During the 2026 Iran war, the United States, Israel and Iran all implemented severe censorship to hide their actual amount of damage and success in the war.

== United States ==
The U.S. government restricted information regarding the conflict with Iran through voluntary satellite imagery blackouts, seizing web domains and threatening media outlets. According to an NBCNews report, Iran caused "far worse" damage to U.S. military bases than was publicly known due to the U.S. government censorship. According to a report by The Washington Post, Iran's missile and drone strikes damaged or destroyed at least 228 structures or pieces of equipment at US military sites across West Asia. Among the targets identified through satellite imagery analysis were hangars, barracks, fuel depots, aircraft, and critical radar, communications, and air defense systems. The report said that Iran's air strikes rendered some of the US bases in the region too dangerous to US forces at normal levels, and commanders moved most of the personnel from these sites. The US had pressed major satellite firms Vantor and Planet to impose restrictions on imagery of the war zone — including delaying or withholding its release — making it difficult, if not impossible, to independently assess the impact of Iran's counterstrikes.

== Israel ==
Israel actively censored reporting on damage from Iranian attacks, using its military censor to restrict, modify or ban the publication of information regarding impact sites, military vulnerabilities and air defense readiness.
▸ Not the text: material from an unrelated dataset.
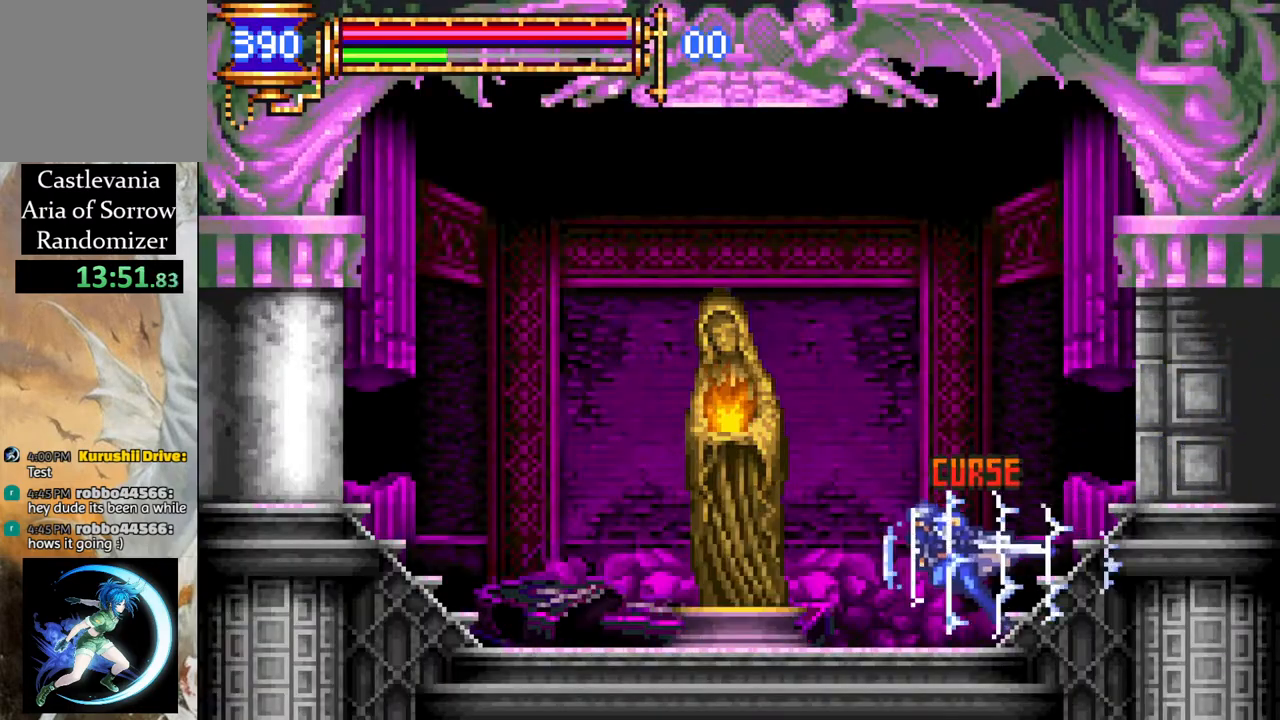
{"buttons": [], "left_stick": "center", "right_stick": "center", "events": [[83, "R1", "up"], [150, "DPAD_LEFT", "up"], [283, "DPAD_UP", "down"], [333, "DPAD_UP", "up"], [367, "CIRCLE", "down"], [467, "CIRCLE", "up"]]}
Reporters had to submit footage and articles to the Israeli military censor (under the IDF Intelligence Corps) for review before publication during the 2026 Iran war.

== Iran ==
Iran enforced severe censorship by implementing near-total Internet blackouts, shifting traffic to a restricted domestic intranet and restricting independent journalism to hide damage and suppress dissent. Iran also maintained its longest Internet shutdown to hide true information regarding conflict damage, forcing citizens to rely on state-controlled narratives.